We use the Amazon Kinesis Data Generator (KDG) later in this post to generate and send data to a Kinesis data stream, simulating data being generated by sensors. The data from the data stream sensor-data-stream is ingested and processed using an AWS Glue streaming job, which we discuss next.

Near-real-time feature engineering

AWS Glue streaming jobs provide a convenient way to process streaming data at scale, without the need to manage the compute environment. AWS Glue allows you to perform extract, transform, and load (ETL) operations on streaming data using continuously running jobs. AWS Glue streaming ETL is built on the Apache Spark Structured Streaming engine, and can ingest streams from Kinesis, Apache Kafka, and Amazon Managed Streaming for Apache Kafka (Amazon MSK).

The streaming ETL job can use both AWS Glue built-in transforms and transforms that are native to Apache Spark Structured Streaming. You can also use the Spark ML and MLLib libraries in AWS Glue jobs for easier feature processing using readily available helper libraries.

If the schema of the streaming data source is pre-determined, you can specify it in an AWS Data Catalog table. If the schema definition can’t be determined beforehand, you can enable schema detection in the streaming ETL job. The job then automatically determines the schema from the incoming data. Additionally, you can use the AWS Glue Schema Registry to allow central discovery, control, and evolution of data stream schemas. You can further integrate the Schema Registry with the Data Catalog to optionally use schemas stored in the Schema Registry when creating or updating AWS Glue tables or partitions in the Data Catalog.

For this post, we create an AWS Glue Data Catalog table (sensor-stream) with our Kinesis data stream as the source and define the schema for our sensor data.

We create an AWS Glue dynamic dataframe from the Data Catalog table to read the streaming data from Kinesis. We also specify the following options:

  • A window size of 60 seconds, so that the AWS Glue job reads and processes data in 60-second windows
  • The starting position TRIM_HORIZON, to allow reading from the oldest records in the Kinesis data stream

We also use Spark MLlib’s StringIndexer feature transformer to encode the string column type into label indexes. This transformation is implemented using Spark ML Pipelines. Spark ML Pipelines provide a uniform set of high-level APIs for ML algorithms to make it easier to combine multiple algorithms into a single pipeline or workflow.

### Parts of the exercise
a - Repeat the AWS Glue passage from "AWS Glue streaming jobs" to "Kafka (Amazon MSK).", replacing "continuously running jobs" with "long-running jobs".
b - Answer these questions from the AWS Glue passage:
(i) What window size is set for the AWS Glue job to read and process data?
(ii) Which starting position allows reading from the oldest records in the Kinesis data stream?
(iii) Which engine is AWS Glue streaming ETL built on?
c - Write what comes next in the AWS Glue passage, picking up after its last sentence.
The items after the AWS Glue passage aren't needed.

### Extracted records
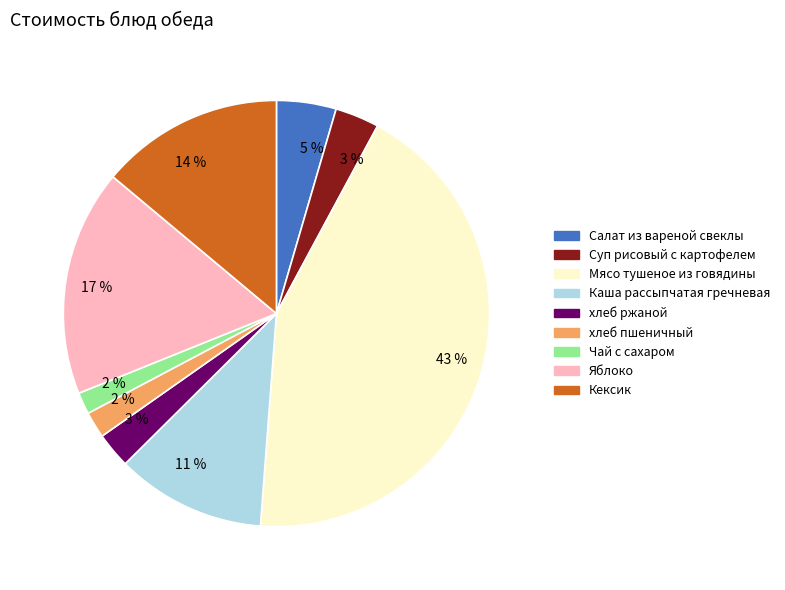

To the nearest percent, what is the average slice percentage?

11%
==
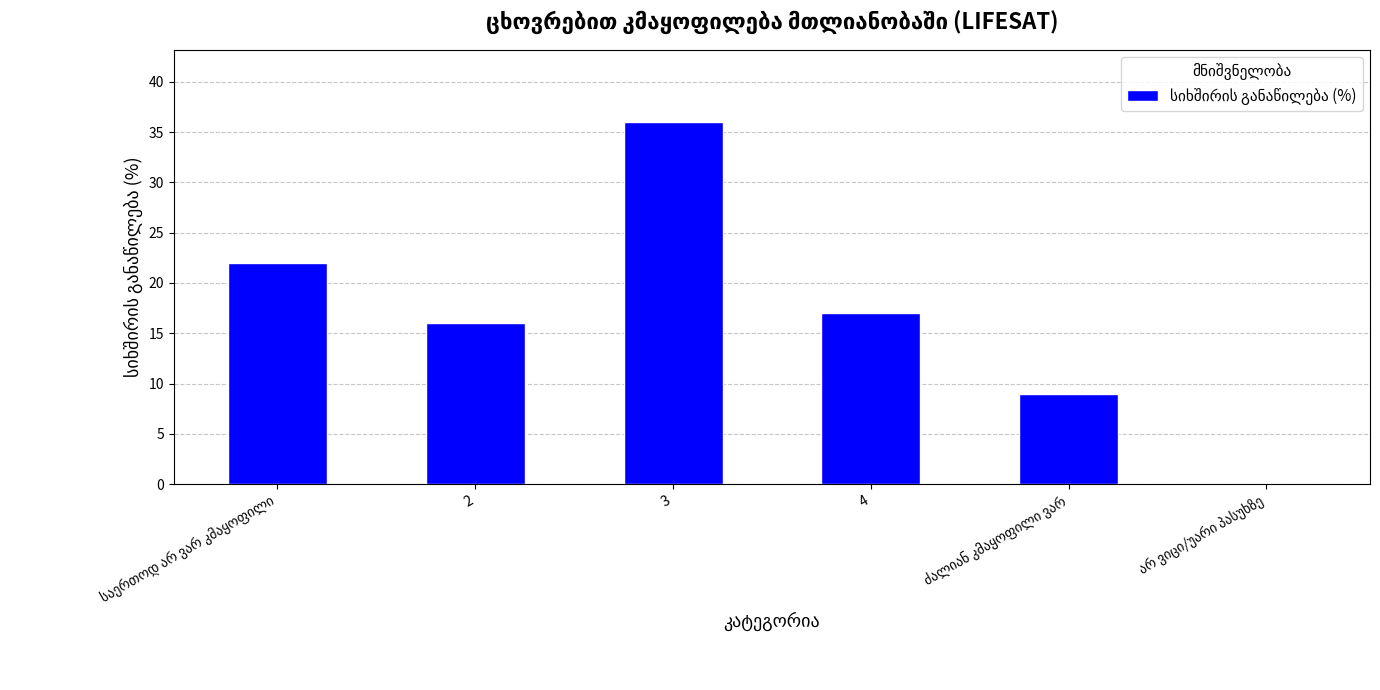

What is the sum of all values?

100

### Task results
a -
AWS Glue streaming jobs provide a convenient way to process streaming data at scale, without the need to manage the compute environment. AWS Glue allows you to perform extract, transform, and load (ETL) operations on streaming data using long-running jobs. AWS Glue streaming ETL is built on the Apache Spark Structured Streaming engine, and can ingest streams from Kinesis, Apache Kafka, and Amazon Managed Streaming for Apache Kafka (Amazon MSK).

b -
(i) 60 seconds
(ii) TRIM_HORIZON
(iii) The Apache Spark Structured Streaming engine

c -
We use the foreachBatch API to invoke a function named processBatch, which in turn processes the data referenced by this dataframe. See the following code:

# Read from Kinesis Data Stream
sourceStreamData = glueContext.create_data_frame.from_catalog(database = "sensordb", table_name = "sensor-stream", transformation_ctx = "sourceStreamData", additional_options = {"startingPosition": "TRIM_HORIZON"})
type_indexer = StringIndexer(inputCol="type", outputCol="type_enc", stringOrderType="alphabetAsc")
pipeline = Pipeline(stages=[type_indexer])
glueContext.forEachBatch(frame = sourceStreamData, batch_function = processBatch, options = {"windowSize": "60 seconds", "checkpointLocation": checkpoint_location})

The function processBatch performs the specified transformations and partitions the data in Amazon S3 based on year, month, day, and batch ID.

We also re-partition the AWS Glue partitions into a single partition, to avoid having too many small files in Amazon S3. Having several small files can impede read performance, because it amplifies the overhead related to seeking, opening, and reading each file. We finally write the features to generate inferences into a prefix (features) within the S3 bucket. See the following code:

# Function that gets called to perform processing, feature engineering and writes to S3 for every micro batch of streaming data from Kinesis.
def processBatch(data_frame, batchId):
transformer = pipeline.fit(data_frame)
now = datetime.datetime.now()
year = now.year
month = now.month
day = now.day
hour = now.hour
minute = now.minute
if (data_frame.count() > 0):
data_frame = transformer.transform(data_frame)
data_frame = data_frame.drop("type")
data_frame = DynamicFrame.fromDF(data_frame, glueContext, "from_data_frame")
data_frame.printSchema()
# Write output features to S3
s3prefix = "features" + "/year=" + "{:0>4}".format(str(year)) + "/month=" + "{:0>2}".format(str(month)) + "/day=" + "{:0>2}".format(str(day)) + "/hour=" + "{:0>2}".format(str(hour)) + "/min=" + "{:0>2}".format(str(minute)) + "/batchid=" + str(batchId)
s3path = "s3://" + out_bucket_name + "/" + s3prefix + "/"
print("-------write start time------------")
print(str(datetime.datetime.now()))
data_frame = data_frame.toDF().repartition(1)
data_frame.write.mode("overwrite").option("header",False).csv(s3path)
print("-------write end time------------")
print(str(datetime.datetime.now()))

Model training and deployment

SageMaker is a fully managed and integrated ML service that enables data scientists and ML engineers to quickly and easily build, train, and deploy ML models.

Within the Data_Pre-Processing.ipynb notebook, we first import the AI4I Predictive Maintenance dataset from the UCI Data Repository and perform exploratory data analysis (EDA). We also perform feature engineering to make our features more useful for training the model.

For example, within the dataset, we have a feature named type, which represents the product’s quality type as L (low), M (medium), or H (high). Because this is categorical feature, we need to encode it before training our model. We use Scikit-Learn’s LabelEncoder to achieve this:

from sklearn.preprocessing import LabelEncoder
type_encoder = LabelEncoder()
type_encoder.fit(origdf['type'])
type_values = type_encoder.transform(origdf['type'])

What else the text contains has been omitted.